[TASK INSTRUCTIONS] Return only that part of the material below which starts with the line containing "structuur van de onderneming" and goes on through the line containing "dipersembahkan khusus", restated exactly.

[ENTRIES PROVIDED]
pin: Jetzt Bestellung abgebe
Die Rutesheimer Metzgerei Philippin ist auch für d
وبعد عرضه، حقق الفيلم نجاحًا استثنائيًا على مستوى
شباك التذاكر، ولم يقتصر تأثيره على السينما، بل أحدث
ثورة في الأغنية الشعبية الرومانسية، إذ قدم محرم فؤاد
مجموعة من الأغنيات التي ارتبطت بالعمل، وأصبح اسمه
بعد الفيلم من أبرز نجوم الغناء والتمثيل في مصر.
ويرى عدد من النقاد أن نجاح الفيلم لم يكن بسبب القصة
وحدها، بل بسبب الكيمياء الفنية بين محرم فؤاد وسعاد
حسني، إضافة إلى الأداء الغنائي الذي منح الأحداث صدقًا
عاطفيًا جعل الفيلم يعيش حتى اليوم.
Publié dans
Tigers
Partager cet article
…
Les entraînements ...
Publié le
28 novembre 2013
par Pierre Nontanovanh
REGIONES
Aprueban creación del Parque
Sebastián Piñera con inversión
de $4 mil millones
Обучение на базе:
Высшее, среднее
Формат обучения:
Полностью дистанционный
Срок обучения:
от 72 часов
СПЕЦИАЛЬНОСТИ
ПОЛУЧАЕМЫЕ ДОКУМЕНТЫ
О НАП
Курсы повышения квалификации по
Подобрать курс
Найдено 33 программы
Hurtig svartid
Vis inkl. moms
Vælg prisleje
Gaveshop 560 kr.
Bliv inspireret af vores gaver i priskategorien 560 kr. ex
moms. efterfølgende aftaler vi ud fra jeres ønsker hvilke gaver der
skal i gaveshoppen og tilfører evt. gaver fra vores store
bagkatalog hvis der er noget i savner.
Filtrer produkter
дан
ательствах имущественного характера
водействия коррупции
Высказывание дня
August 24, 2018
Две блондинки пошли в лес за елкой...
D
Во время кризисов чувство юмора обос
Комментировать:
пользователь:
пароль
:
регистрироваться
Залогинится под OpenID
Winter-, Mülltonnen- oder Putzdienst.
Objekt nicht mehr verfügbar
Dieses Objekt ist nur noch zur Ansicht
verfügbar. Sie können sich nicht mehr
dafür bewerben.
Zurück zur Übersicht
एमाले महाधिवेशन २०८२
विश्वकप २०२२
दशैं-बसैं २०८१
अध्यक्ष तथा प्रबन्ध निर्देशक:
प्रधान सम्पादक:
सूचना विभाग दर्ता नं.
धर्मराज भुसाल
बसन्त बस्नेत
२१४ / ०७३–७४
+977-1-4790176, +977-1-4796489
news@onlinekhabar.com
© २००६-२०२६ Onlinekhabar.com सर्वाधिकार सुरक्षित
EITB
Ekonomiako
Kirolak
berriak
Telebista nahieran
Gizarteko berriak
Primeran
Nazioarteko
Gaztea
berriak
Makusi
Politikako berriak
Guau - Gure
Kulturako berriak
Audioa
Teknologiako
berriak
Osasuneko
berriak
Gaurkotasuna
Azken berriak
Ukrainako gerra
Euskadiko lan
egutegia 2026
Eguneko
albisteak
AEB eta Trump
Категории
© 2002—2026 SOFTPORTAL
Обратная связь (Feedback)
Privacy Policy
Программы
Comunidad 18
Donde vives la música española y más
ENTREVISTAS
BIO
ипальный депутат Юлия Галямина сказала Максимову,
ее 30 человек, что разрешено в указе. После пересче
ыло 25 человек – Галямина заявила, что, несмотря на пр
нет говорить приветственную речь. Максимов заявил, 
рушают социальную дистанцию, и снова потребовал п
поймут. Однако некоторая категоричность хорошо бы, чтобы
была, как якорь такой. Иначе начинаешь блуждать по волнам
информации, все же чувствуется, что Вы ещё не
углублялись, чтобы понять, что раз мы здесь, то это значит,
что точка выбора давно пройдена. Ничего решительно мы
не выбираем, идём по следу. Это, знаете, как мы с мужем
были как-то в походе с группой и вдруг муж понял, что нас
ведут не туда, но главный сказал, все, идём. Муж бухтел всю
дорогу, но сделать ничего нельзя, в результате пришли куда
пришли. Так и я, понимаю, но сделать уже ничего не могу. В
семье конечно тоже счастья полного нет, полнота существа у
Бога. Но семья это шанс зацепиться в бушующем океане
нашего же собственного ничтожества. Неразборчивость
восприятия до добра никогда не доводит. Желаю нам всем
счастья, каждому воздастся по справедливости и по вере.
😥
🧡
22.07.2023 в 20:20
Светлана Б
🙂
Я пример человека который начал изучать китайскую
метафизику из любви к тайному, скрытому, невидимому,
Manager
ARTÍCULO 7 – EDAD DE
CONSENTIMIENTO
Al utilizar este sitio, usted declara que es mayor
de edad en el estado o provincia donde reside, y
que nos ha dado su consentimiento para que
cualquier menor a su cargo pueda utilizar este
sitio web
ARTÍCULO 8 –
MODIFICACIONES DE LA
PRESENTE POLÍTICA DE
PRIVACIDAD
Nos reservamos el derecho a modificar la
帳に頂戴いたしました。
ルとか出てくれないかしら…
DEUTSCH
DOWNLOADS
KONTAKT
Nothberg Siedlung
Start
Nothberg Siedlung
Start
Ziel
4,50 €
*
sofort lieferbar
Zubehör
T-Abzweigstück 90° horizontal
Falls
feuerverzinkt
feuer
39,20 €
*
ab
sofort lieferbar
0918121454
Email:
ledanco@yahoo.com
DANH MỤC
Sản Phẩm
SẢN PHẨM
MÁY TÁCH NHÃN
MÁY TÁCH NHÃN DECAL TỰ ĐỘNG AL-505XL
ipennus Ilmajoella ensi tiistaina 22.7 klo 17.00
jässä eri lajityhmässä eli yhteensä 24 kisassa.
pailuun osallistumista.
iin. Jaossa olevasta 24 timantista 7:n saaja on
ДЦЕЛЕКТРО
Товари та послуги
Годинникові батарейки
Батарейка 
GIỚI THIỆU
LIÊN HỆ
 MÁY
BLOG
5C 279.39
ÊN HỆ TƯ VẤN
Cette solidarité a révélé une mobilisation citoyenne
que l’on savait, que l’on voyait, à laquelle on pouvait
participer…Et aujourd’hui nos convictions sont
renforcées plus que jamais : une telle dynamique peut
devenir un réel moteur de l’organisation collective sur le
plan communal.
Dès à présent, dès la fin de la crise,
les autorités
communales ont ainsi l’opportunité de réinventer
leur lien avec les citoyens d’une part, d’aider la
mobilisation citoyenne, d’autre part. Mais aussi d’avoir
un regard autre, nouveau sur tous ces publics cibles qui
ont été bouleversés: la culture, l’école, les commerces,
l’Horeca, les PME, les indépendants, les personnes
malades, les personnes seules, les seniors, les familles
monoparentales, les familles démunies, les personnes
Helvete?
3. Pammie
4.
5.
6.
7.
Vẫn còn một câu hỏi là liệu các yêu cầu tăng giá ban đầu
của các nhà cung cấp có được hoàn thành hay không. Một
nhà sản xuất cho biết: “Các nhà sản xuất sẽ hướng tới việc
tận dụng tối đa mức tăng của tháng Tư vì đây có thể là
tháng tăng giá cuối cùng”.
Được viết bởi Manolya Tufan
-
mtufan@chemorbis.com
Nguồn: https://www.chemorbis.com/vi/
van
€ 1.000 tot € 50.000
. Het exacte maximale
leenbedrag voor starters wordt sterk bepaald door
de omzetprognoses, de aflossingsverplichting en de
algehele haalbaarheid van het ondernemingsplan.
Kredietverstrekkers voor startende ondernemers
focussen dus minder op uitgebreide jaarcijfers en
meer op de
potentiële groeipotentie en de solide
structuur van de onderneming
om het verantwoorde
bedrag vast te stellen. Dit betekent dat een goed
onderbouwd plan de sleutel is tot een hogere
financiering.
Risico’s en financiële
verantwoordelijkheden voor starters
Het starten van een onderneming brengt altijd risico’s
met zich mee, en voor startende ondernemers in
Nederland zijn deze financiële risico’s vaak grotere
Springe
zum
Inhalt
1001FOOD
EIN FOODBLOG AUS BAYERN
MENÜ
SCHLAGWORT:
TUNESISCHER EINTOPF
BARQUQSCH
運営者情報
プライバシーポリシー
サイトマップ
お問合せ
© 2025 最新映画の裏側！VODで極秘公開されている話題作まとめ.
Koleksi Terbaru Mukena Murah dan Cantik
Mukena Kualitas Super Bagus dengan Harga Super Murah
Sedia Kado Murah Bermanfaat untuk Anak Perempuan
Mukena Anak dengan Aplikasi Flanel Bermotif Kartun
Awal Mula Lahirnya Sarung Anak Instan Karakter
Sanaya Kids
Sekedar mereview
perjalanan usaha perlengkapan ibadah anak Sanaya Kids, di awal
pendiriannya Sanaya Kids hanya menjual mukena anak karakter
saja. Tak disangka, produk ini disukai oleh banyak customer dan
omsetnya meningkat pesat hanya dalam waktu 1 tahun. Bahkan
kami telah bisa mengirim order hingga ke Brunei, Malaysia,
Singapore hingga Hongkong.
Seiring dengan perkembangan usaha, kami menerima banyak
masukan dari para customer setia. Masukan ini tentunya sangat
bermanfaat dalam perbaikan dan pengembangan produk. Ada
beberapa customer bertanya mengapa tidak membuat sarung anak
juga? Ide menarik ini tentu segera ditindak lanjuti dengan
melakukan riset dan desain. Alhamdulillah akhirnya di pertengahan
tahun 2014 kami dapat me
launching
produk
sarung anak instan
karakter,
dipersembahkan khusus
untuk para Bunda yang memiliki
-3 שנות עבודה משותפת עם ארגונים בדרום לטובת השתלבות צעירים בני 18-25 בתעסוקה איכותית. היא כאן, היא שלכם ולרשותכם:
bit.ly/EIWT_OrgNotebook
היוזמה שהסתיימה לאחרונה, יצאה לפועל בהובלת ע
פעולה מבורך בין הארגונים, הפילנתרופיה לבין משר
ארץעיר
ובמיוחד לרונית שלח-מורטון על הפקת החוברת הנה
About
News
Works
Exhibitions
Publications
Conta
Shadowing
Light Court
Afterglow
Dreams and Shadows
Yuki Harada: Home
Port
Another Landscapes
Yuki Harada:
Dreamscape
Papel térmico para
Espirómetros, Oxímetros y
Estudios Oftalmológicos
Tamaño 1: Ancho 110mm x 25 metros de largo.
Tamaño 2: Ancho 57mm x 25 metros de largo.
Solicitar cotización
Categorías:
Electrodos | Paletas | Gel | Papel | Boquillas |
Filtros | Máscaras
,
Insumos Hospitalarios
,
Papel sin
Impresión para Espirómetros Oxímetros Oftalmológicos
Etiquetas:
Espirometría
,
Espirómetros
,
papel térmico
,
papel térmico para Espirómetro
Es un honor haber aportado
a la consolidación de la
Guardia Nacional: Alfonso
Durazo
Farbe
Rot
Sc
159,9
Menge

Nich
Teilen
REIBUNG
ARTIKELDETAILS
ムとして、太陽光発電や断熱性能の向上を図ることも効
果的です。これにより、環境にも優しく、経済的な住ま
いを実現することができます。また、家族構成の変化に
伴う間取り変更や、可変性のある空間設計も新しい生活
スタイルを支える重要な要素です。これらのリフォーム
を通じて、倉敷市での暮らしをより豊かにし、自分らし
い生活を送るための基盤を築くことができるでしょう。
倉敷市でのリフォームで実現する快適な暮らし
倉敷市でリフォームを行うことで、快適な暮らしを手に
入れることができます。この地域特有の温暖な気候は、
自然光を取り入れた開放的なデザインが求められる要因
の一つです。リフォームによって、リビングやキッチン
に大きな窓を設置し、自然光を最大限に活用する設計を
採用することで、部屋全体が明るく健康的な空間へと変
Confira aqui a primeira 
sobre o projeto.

[RESULT]
structuur van de onderneming
om het verantwoorde
bedrag vast te stellen. Dit betekent dat een goed
onderbouwd plan de sleutel is tot een hogere
financiering.
Risico’s en financiële
verantwoordelijkheden voor starters
Het starten van een onderneming brengt altijd risico’s
met zich mee, en voor startende ondernemers in
Nederland zijn deze financiële risico’s vaak grotere
Springe
zum
Inhalt
1001FOOD
EIN FOODBLOG AUS BAYERN
MENÜ
SCHLAGWORT:
TUNESISCHER EINTOPF
BARQUQSCH
運営者情報
プライバシーポリシー
サイトマップ
お問合せ
© 2025 最新映画の裏側！VODで極秘公開されている話題作まとめ.
Koleksi Terbaru Mukena Murah dan Cantik
Mukena Kualitas Super Bagus dengan Harga Super Murah
Sedia Kado Murah Bermanfaat untuk Anak Perempuan
Mukena Anak dengan Aplikasi Flanel Bermotif Kartun
Awal Mula Lahirnya Sarung Anak Instan Karakter
Sanaya Kids
Sekedar mereview
perjalanan usaha perlengkapan ibadah anak Sanaya Kids, di awal
pendiriannya Sanaya Kids hanya menjual mukena anak karakter
saja. Tak disangka, produk ini disukai oleh banyak customer dan
omsetnya meningkat pesat hanya dalam waktu 1 tahun. Bahkan
kami telah bisa mengirim order hingga ke Brunei, Malaysia,
Singapore hingga Hongkong.
Seiring dengan perkembangan usaha, kami menerima banyak
masukan dari para customer setia. Masukan ini tentunya sangat
bermanfaat dalam perbaikan dan pengembangan produk. Ada
beberapa customer bertanya mengapa tidak membuat sarung anak
juga? Ide menarik ini tentu segera ditindak lanjuti dengan
melakukan riset dan desain. Alhamdulillah akhirnya di pertengahan
tahun 2014 kami dapat me
launching
produk
sarung anak instan
karakter,
dipersembahkan khusus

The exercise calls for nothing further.